People unable to be in Adelaide for the event can still hear the research ideas discussed and follow or contribute to their further development. The keynote addresses were streamed online and can still be viewed at http://nrha.org.au/3rrhss/. Follow-up work is being undertaken to refine some of the specific research proposals from the Symposium, and people and organisations everywhere will be encouraged to help with this and take forward the ideas. And, finally, a 30-minute television program on the Symposium is being produced for broadcast soon on the new Rural Health Channel.
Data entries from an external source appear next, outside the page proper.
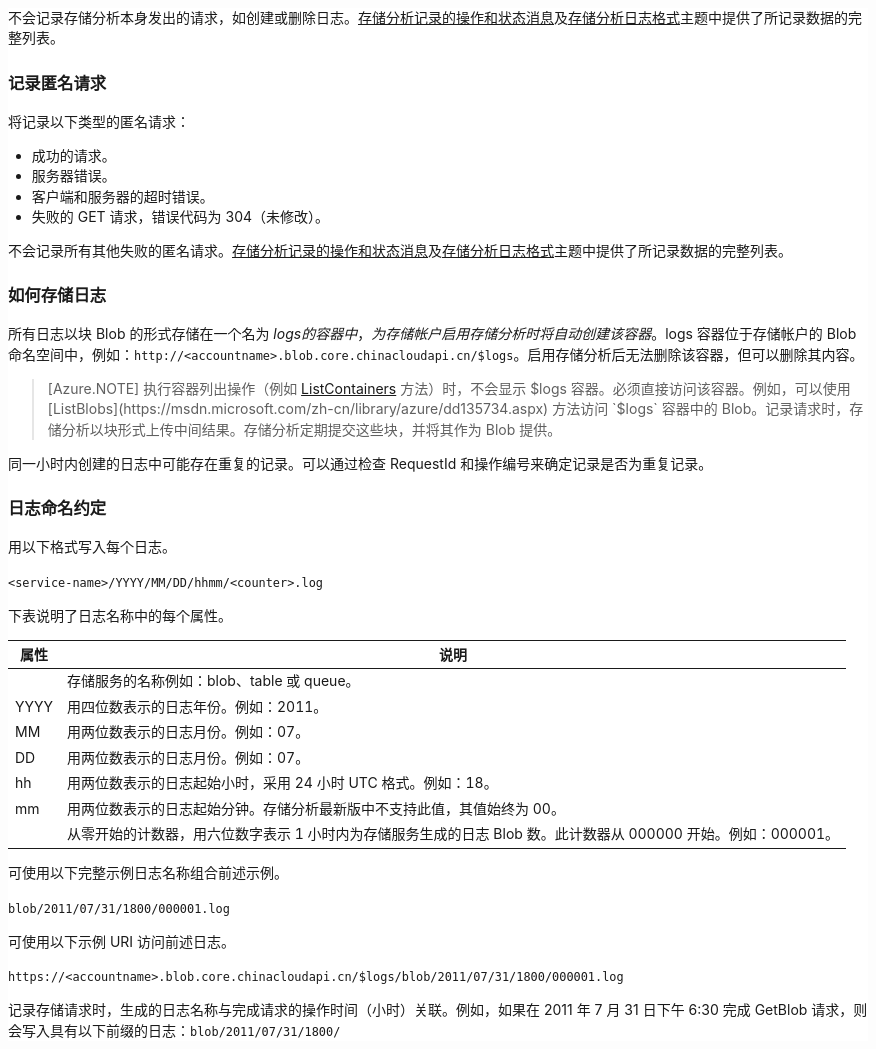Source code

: 不会记录存储分析本身发出的请求，如创建或删除日志。[存储分析记录的操作和状态消息](https://msdn.microsoft.com/zh-cn/library/hh343260.aspx)及[存储分析日志格式](https://msdn.microsoft.com/zh-cn/library/hh343259.aspx)主题中提供了所记录数据的完整列表。

### 记录匿名请求
将记录以下类型的匿名请求：

* 成功的请求。
* 服务器错误。
* 客户端和服务器的超时错误。
* 失败的 GET 请求，错误代码为 304（未修改）。

不会记录所有其他失败的匿名请求。[存储分析记录的操作和状态消息](https://msdn.microsoft.com/zh-cn/library/hh343260.aspx)及[存储分析日志格式](https://msdn.microsoft.com/zh-cn/library/hh343259.aspx)主题中提供了所记录数据的完整列表。

### 如何存储日志
所有日志以块 Blob 的形式存储在一个名为 $logs 的容器中，为存储帐户启用存储分析时将自动创建该容器。$logs 容器位于存储帐户的 Blob 命名空间中，例如：`http://<accountname>.blob.core.chinacloudapi.cn/$logs`。启用存储分析后无法删除该容器，但可以删除其内容。

>[Azure.NOTE] 执行容器列出操作（例如 [ListContainers](https://msdn.microsoft.com/zh-cn/library/azure/dd179352.aspx) 方法）时，不会显示 $logs 容器。必须直接访问该容器。例如，可以使用 [ListBlobs](https://msdn.microsoft.com/zh-cn/library/azure/dd135734.aspx) 方法访问 `$logs` 容器中的 Blob。记录请求时，存储分析以块形式上传中间结果。存储分析定期提交这些块，并将其作为 Blob 提供。

同一小时内创建的日志中可能存在重复的记录。可以通过检查 RequestId 和操作编号来确定记录是否为重复记录。

### 日志命名约定
用以下格式写入每个日志。

    <service-name>/YYYY/MM/DD/hhmm/<counter>.log

下表说明了日志名称中的每个属性。

| 属性 | 说明 |
| --- | --- |
| <service-name> |存储服务的名称例如：blob、table 或 queue。 |
| YYYY |用四位数表示的日志年份。例如：2011。 |
| MM |用两位数表示的日志月份。例如：07。 |
| DD |用两位数表示的日志月份。例如：07。 |
| hh |用两位数表示的日志起始小时，采用 24 小时 UTC 格式。例如：18。 |
| mm |用两位数表示的日志起始分钟。存储分析最新版中不支持此值，其值始终为 00。 |
| <counter> |从零开始的计数器，用六位数字表示 1 小时内为存储服务生成的日志 Blob 数。此计数器从 000000 开始。例如：000001。 |

可使用以下完整示例日志名称组合前述示例。

    blob/2011/07/31/1800/000001.log

可使用以下示例 URI 访问前述日志。

    https://<accountname>.blob.core.chinacloudapi.cn/$logs/blob/2011/07/31/1800/000001.log 

记录存储请求时，生成的日志名称与完成请求的操作时间（小时）关联。例如，如果在 2011 年 7 月 31 日下午 6:30 完成 GetBlob 请求，则会写入具有以下前缀的日志：`blob/2011/07/31/1800/`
One of the premises for the Symposium was the belief that, given a fair and reasonable level of support from funding bodies, rural and remote health research has the capacity to make a major contribution to improved health for the people of rural and remote areas. It is frequently the case that rural researchers have the advantage of being embedded in the system on which their research is focused. Given the relatively scarce research resources, they are aware of the need for their work to be relevant to immediate health needs, to be of high quality, and for it to be translatable into action for improved health and health service outcomes.
With the right agencies and interests at the table from the very beginning of any rural health research project, there is no ‘knowledge translation gap’. The service providers and community members that will benefit from the research are part of the project from the beginning to ensure that the design and implementation works for them.
The Symposium was sponsored by the Department of Health and Ageing (DoHA) the Department of Families, Housing, Community Services and Indigenous Affairs (FaHCSIA), the Australian Primary Health Care Research Institute (APHCRI) at the ANU, the Primary Health Care Research and Information Service (PHCRIS) at Flinders, the Australian Rural Health Education Network (AHREN) and the National Rural Health Alliance (NRHA).